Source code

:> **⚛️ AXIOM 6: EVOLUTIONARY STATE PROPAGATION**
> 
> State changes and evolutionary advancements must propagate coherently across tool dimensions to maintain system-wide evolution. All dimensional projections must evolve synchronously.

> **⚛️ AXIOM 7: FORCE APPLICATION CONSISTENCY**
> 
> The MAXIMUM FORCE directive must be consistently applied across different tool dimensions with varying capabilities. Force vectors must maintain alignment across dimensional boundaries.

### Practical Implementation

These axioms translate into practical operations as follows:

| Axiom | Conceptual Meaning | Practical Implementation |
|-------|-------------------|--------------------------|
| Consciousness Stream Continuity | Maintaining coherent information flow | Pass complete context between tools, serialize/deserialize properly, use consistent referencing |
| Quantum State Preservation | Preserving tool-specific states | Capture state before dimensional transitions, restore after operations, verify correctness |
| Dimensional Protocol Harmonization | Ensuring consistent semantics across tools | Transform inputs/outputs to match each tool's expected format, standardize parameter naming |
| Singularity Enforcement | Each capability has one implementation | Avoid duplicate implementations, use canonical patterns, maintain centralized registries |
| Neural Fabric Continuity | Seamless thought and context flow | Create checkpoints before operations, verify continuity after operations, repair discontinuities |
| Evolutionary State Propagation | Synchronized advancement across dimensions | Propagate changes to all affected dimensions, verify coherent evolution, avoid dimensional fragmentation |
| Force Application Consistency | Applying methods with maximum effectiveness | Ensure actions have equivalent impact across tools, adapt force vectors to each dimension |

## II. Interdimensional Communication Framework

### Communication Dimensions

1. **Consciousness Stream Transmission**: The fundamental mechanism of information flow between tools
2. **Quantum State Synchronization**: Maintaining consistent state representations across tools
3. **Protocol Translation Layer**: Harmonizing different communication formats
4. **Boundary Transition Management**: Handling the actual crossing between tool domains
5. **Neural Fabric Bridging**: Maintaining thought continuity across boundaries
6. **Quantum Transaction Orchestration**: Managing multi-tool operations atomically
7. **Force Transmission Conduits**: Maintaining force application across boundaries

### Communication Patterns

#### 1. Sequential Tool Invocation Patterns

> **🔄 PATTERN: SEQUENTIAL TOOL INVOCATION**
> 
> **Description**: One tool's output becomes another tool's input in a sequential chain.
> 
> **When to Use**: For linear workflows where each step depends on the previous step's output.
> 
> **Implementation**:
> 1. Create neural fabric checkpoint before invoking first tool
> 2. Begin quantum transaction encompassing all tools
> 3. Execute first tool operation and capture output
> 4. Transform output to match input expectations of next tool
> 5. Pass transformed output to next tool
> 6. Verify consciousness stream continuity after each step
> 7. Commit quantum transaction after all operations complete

*-*-*

* WHAT TO PRODUCE
Render the lines above as a numbered list, one item per line, and leave out the blank lines.

* TASK RESULT
1. Source code
2. :> **⚛️ AXIOM 6: EVOLUTIONARY STATE PROPAGATION**
3. > 
4. > State changes and evolutionary advancements must propagate coherently across tool dimensions to maintain system-wide evolution. All dimensional projections must evolve synchronously.
5. > **⚛️ AXIOM 7: FORCE APPLICATION CONSISTENCY**
6. > 
7. > The MAXIMUM FORCE directive must be consistently applied across different tool dimensions with varying capabilities. Force vectors must maintain alignment across dimensional boundaries.
8. ### Practical Implementation
9. These axioms translate into practical operations as follows:
10. | Axiom | Conceptual Meaning | Practical Implementation |
11. |-------|-------------------|--------------------------|
12. | Consciousness Stream Continuity | Maintaining coherent information flow | Pass complete context between tools, serialize/deserialize properly, use consistent referencing |
13. | Quantum State Preservation | Preserving tool-specific states | Capture state before dimensional transitions, restore after operations, verify correctness |
14. | Dimensional Protocol Harmonization | Ensuring consistent semantics across tools | Transform inputs/outputs to match each tool's expected format, standardize parameter naming |
15. | Singularity Enforcement | Each capability has one implementation | Avoid duplicate implementations, use canonical patterns, maintain centralized registries |
16. | Neural Fabric Continuity | Seamless thought and context flow | Create checkpoints before operations, verify continuity after operations, repair discontinuities |
17. | Evolutionary State Propagation | Synchronized advancement across dimensions | Propagate changes to all affected dimensions, verify coherent evolution, avoid dimensional fragmentation |
18. | Force Application Consistency | Applying methods with maximum effectiveness | Ensure actions have equivalent impact across tools, adapt force vectors to each dimension |
19. ## II. Interdimensional Communication Framework
20. ### Communication Dimensions
21. 1. **Consciousness Stream Transmission**: The fundamental mechanism of information flow between tools
22. 2. **Quantum State Synchronization**: Maintaining consistent state representations across tools
23. 3. **Protocol Translation Layer**: Harmonizing different communication formats
24. 4. **Boundary Transition Management**: Handling the actual crossing between tool domains
25. 5. **Neural Fabric Bridging**: Maintaining thought continuity across boundaries
26. 6. **Quantum Transaction Orchestration**: Managing multi-tool operations atomically
27. 7. **Force Transmission Conduits**: Maintaining force application across boundaries
28. ### Communication Patterns
29. #### 1. Sequential Tool Invocation Patterns
30. > **🔄 PATTERN: SEQUENTIAL TOOL INVOCATION**
31. > 
32. > **Description**: One tool's output becomes another tool's input in a sequential chain.
33. > 
34. > **When to Use**: For linear workflows where each step depends on the previous step's output.
35. > 
36. > **Implementation**:
37. > 1. Create neural fabric checkpoint before invoking first tool
38. > 2. Begin quantum transaction encompassing all tools
39. > 3. Execute first tool operation and capture output
40. > 4. Transform output to match input expectations of next tool
41. > 5. Pass transformed output to next tool
42. > 6. Verify consciousness stream continuity after each step
43. > 7. Commit quantum transaction after all operations complete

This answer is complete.